Considering how the media covered the report (e.g., here and here), a casual observer would think the voucher program was a total failure. Most trumpeted by school voucher opponents was the report’s conclusion that the program “had a statistically significant negative impact on the mathematics achievement of students offered or using a scholarship.” Sen. Patty Murray (Wash.), the top Democrat on the Senate Education Committee, used the study’s findings to declare once and for all that voucher programs are a bust, and that Secretary of Education Betsy DeVos should “finally abandon her reckless plans to privatize public schools across the country.”
Given that the March for Science — with its call for “evidence-based policies in the public interest” — occurred less than a week before the report’s release, Murray and the media should know better. Characterizing the report’s findings as proof positive of vouchers’ failure is misleading. It also misses the point.
Although the mathematics scores of students using vouchers were indeed lower than those of the control group, that point alone exhausted the report’s negative findings. Differences in reading scores, although lower, were not found to be statistically significant. In addition, the study indicated parents and students receiving vouchers were more likely to be satisfied with their school than those without vouchers.
The report also found that parents and students using vouchers for private schools were more likely to think that their schools were safer — parents significantly so, with a difference of 16.6 points. Furthermore, the report concluded the involvement of parents in the education of their child who used a voucher was greater than that of non-voucher parents, particularly for students in grades six to 12.
Yet even without the report’s findings, there is something far larger at stake in the fight for school vouchers: choice.
Some have argued that school vouchers harm public education because they lack accountability to the public and take resources from public schools, thereby hurting other students’ chances at success. Others have said quality of education declines with voucher programs, as private institutions prioritize profit over their students’ welfare.

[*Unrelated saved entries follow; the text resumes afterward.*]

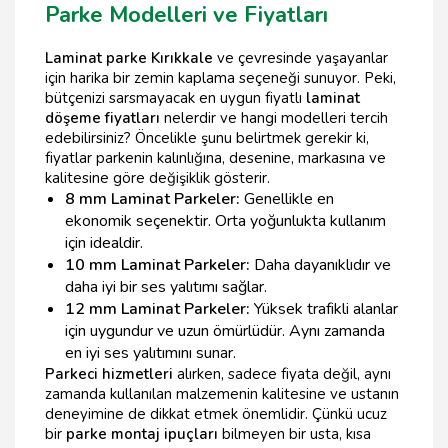
Parke Modelleri ve Fiyatları
Laminat parke Kırıkkale
ve çevresinde yaşayanlar
için harika bir zemin kaplama seçeneği sunuyor. Peki,
bütçenizi sarsmayacak en uygun fiyatlı
laminat
döşeme fiyatları
nelerdir ve hangi modelleri tercih
edebilirsiniz? Öncelikle şunu belirtmek gerekir ki,
fiyatlar parkenin kalınlığına, desenine, markasına ve
kalitesine göre değişiklik gösterir.
8 mm Laminat Parkeler:
Genellikle en
ekonomik seçenektir. Orta yoğunlukta kullanım
için idealdir.
10 mm Laminat Parkeler:
Daha dayanıklıdır ve
daha iyi bir ses yalıtımı sağlar.
12 mm Laminat Parkeler:
Yüksek trafikli alanlar
için uygundur ve uzun ömürlüdür. Aynı zamanda
en iyi ses yalıtımını sunar.
Parkeci hizmetleri
alırken, sadece fiyata değil, aynı
zamanda kullanılan malzemenin kalitesine ve ustanın
deneyimine de dikkat etmek önemlidir. Çünkü ucuz
bir
parke montaj ipuçları
bilmeyen bir usta, kısa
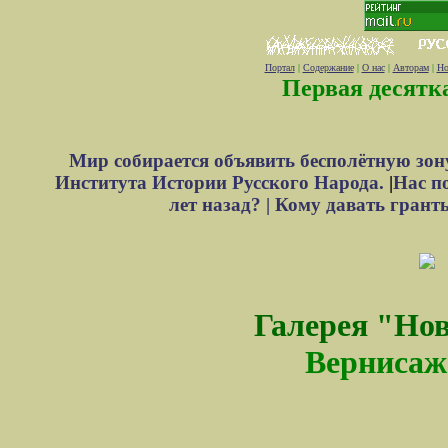
Портал
|
Содержание
|
О нас
|
Авторам
|
Но
Первая десятк
Мир собирается объявить бесполётную зон
Института Истории Русского Народа.
|
Нас п
лет назад? |
Кому давать грант
Галерея "Но
Вернисаж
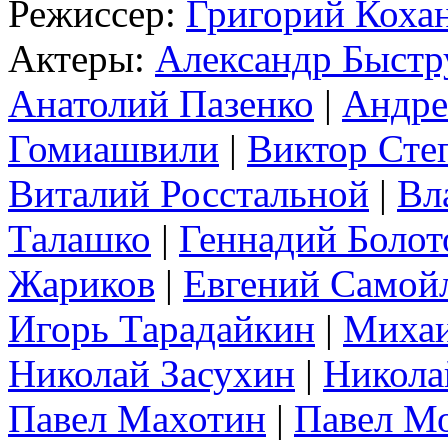
Режиссер:
Григорий Коха
Актеры:
Александр Быст
Анатолий Пазенко
|
Андре
Гомиашвили
|
Виктор Сте
Виталий Росстальной
|
Вл
Талашко
|
Геннадий Болот
Жариков
|
Евгений Самой
Игорь Тарадайкин
|
Михаи
Николай Засухин
|
Никола
Павел Махотин
|
Павел М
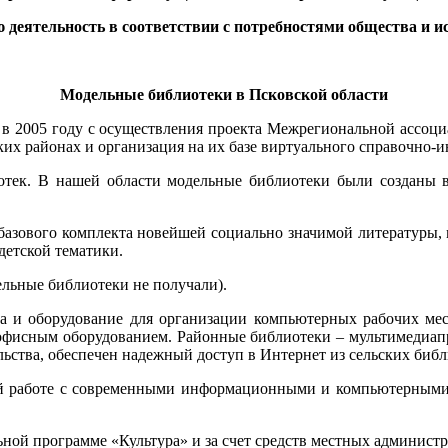
ю деятельность в соответствии с потребностями общества и и
Модельные библиотеки в Псковской области
 в 2005 году с осуществления проекта Межрегиональной ассоци
ких районах и организация на их базе виртуального справочно
тек. В нашей области модельные библиотеки были созданы в
а базового комплекта новейшей социально значимой литературы,
 детской тематики.
ельные библиотеки не получали).
ва и оборудование для организации компьютерных рабочих мес
 офисным оборудованием. Районные библиотеки – мультимедиап
ьства, обеспечен надежный доступ в Интернет из сельских библ
ей работе с современными информационными и компьютерными 
льной программе «Культура» и за счет средств местных админис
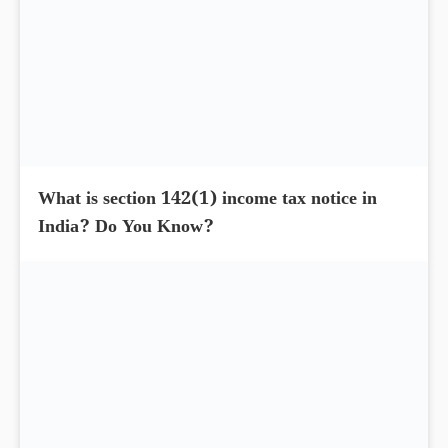
Income tax notices salaried individuals in
India? What you know?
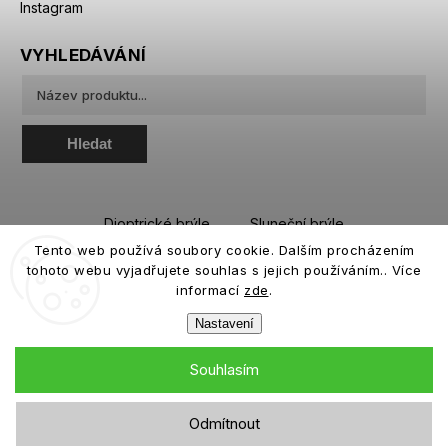
Instagram
VYHLEDÁVÁNÍ
Hledat
Dioptrické brýle
Sluneční brýle
Tento web používá soubory cookie. Dalším procházením
Sportovní brýle
Kontaktní čočky
tohoto webu vyjadřujete souhlas s jejich používáním.. Více
Roztoky a oční kapky
informací
zde
.
Nastavení
Souhlasím
Copyright 2026
eiffeloptic.cz
. Všechna práva vyhrazena.
Odmítnout
Grafický návrh vytvořil a nakódoval
Shoptak.cz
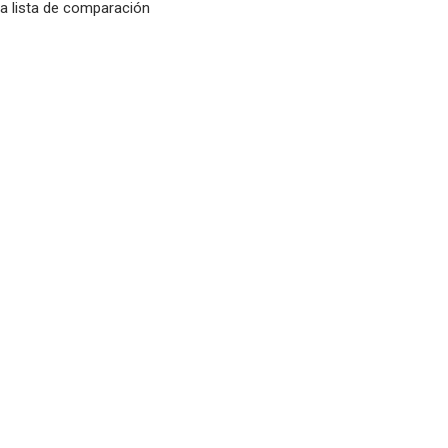
la lista de comparación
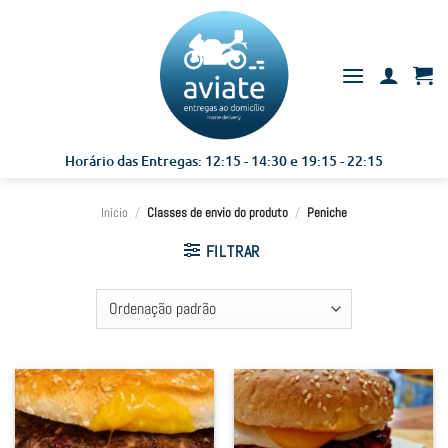
Skip
to
content
Horário das Entregas: 12:15 - 14:30 e 19:15 - 22:15
Início
/
Classes de envio do produto
/
Peniche
FILTRAR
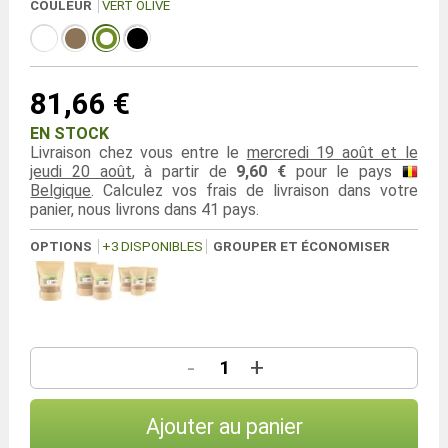
COULEUR
VERT OLIVE
81,66 €
EN STOCK
Livraison chez vous entre le
mercredi 19 août et le
jeudi 20 août
, à partir de
9,60 €
pour le pays
Belgique
. Calculez vos frais de livraison dans votre
panier, nous livrons dans 41 pays.
OPTIONS
+3 DISPONIBLES
GROUPER ET ÉCONOMISER
-
+
Ajouter au panier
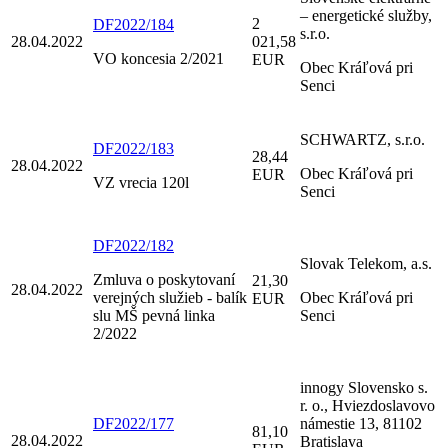
– energetické služby,
2
DF2022/184
s.r.o.
28.04.2022
021,58
VO koncesia 2/2021
EUR
Obec Kráľová pri
Senci
SCHWARTZ, s.r.o.
DF2022/183
28,44
28.04.2022
Obec Kráľová pri
EUR
VZ vrecia 120l
Senci
DF2022/182
Slovak Telekom, a.s.
Zmluva o poskytovaní
21,30
28.04.2022
verejných služieb - balík
Obec Kráľová pri
EUR
slu MŠ pevná linka
Senci
2/2022
innogy Slovensko s.
r. o., Hviezdoslavovo
DF2022/177
námestie 13, 81102
81,10
28.04.2022
Bratislava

Nonsense. Parents owe no loyalty whatsoever to public education — especially education systems that are failing. Guilt-tripping low-income families who dare reach for a brighter future by suggesting their success may harm other students is the pinnacle of selfishness. Rather than letting some succeed on their own merits at other schools, opponents of school vouchers would instead have students share a fate of limited opportunity — all in the name of “maintaining accountability.”
This so-called accountability is offered as a measure of quality assurance — i.e., that without ties to Big Brother, private schools will devolve into sham schools, peddling worthless diplomas for steep tuition prices. Setting aside the lamentable quality control record of the District’s public schools, this line of thinking ignores the power of the free market, specifically, that people prefer to do business with reputable establishments. More concretely, it is why most people would rather attend Harvard than, say, the University of Phoenix.
School choice is a deeply personal decision that rightfully belongs to parents and their children. Misleading the public and confining the District’s most promising young minds to languish opens no doors for the underprivileged; it only further quells hope. Vouchers, at least, provide a way out.